しかし、こういうお話をする人たちの特徴として挙げられるのは、「高い!」と不満を感じているのにも関わらず、自分で調べないことだったりするんですよね・・⊂(´A`)⊃

となりの自治体は?計算式は?
どういうわけか興味を持っていないんですよね。全くもって不思議な現象だなあと思っております。。
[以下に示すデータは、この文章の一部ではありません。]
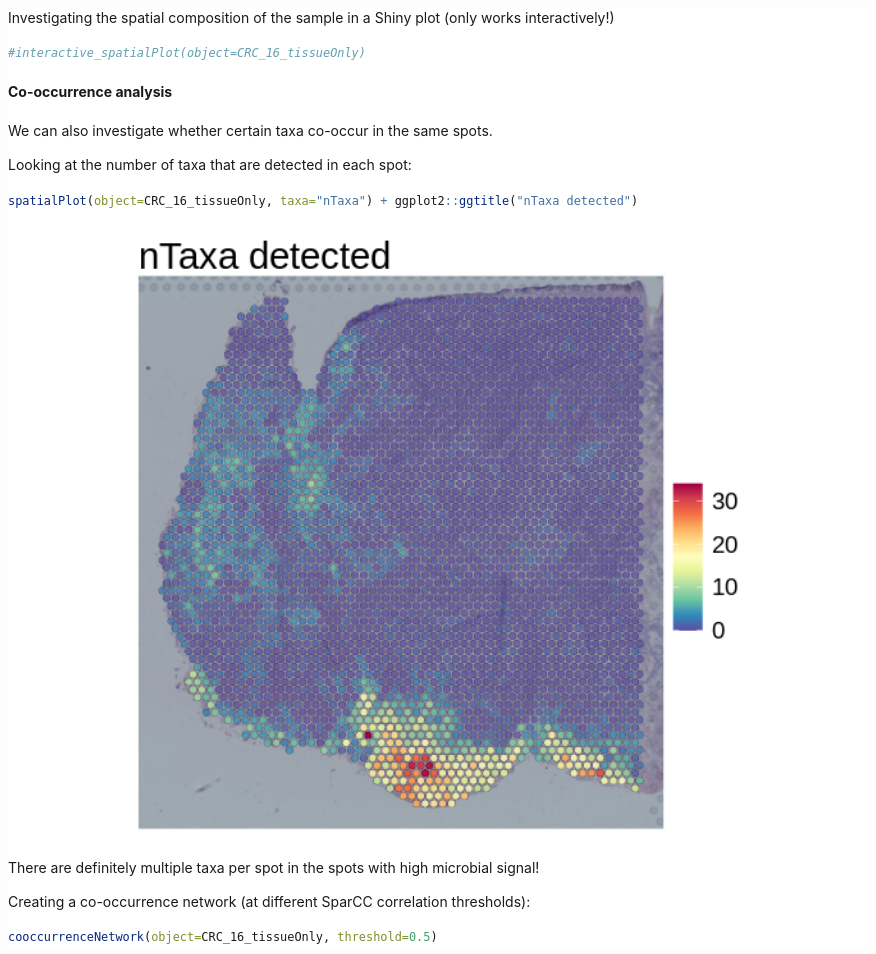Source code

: Investigating the spatial composition of the sample in a Shiny plot
(only works interactively!)

``` r
#interactive_spatialPlot(object=CRC_16_tissueOnly)
```

#### Co-occurrence analysis

We can also investigate whether certain taxa co-occur in the same spots.

Looking at the number of taxa that are detected in each spot:

``` r
spatialPlot(object=CRC_16_tissueOnly, taxa="nTaxa") + ggplot2::ggtitle("nTaxa detected")
```

<img src="man/figures/README-unnamed-chunk-14-1.png" width="100%" />

There are definitely multiple taxa per spot in the spots with high
microbial signal!

Creating a co-occurrence network (at different SparCC correlation
thresholds):

``` r
cooccurrenceNetwork(object=CRC_16_tissueOnly, threshold=0.5) 
```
実は住民税の税率は全国一律10%です。⊂(^-^)b

どこに住もうが変わりません。

厳密に言えばわずかに違う場合もあります。

所得に対して一律10%課税されるとともに、均等割という定額の税金が課せられるのですが、この金額がわずかに違う自治体があります。
ほとんどの自治体が4000円(市区町村3000円+都道府県1000円)なのですが、例えば横浜市は4400円+1800円の計6200円です。(つまり神奈川県の自治体は全て最低800円は高いということですね。)
念のためですが、年間の金額の話です。そもそも住民税は年間の金額が決定されて、そのうえで月割で給与天引き、もしくは自分で最大4回に分けて支払いというスタイルです。

また税率についても、若干高い自治体が存在します。横浜市では10.025%となっています。

これは、地方税法の規定で、必要がある場合には上乗せできるとなっているからです。

なるほど確かに住民税が高い自治体というのは存在します。とはいえ年間数百円から多くて数千円程度の差です。ほとんど、どこに住んでも変わらないといっていいでしょう。
冒頭に羅列した住民税にまつわる井戸端会議、都市伝説などでは、万単位で違う!!との声がほとんど。そもそも数百円の違いなら大声で不満を言いません。
「○○市は税金が高いので、隣の△△町に引越ししたんですよ」などと得意げに言ってしまう人も存在しないはずです。
したり顔で、府中市や原発のある自治体の話をする人も出てこないであろうと思われます。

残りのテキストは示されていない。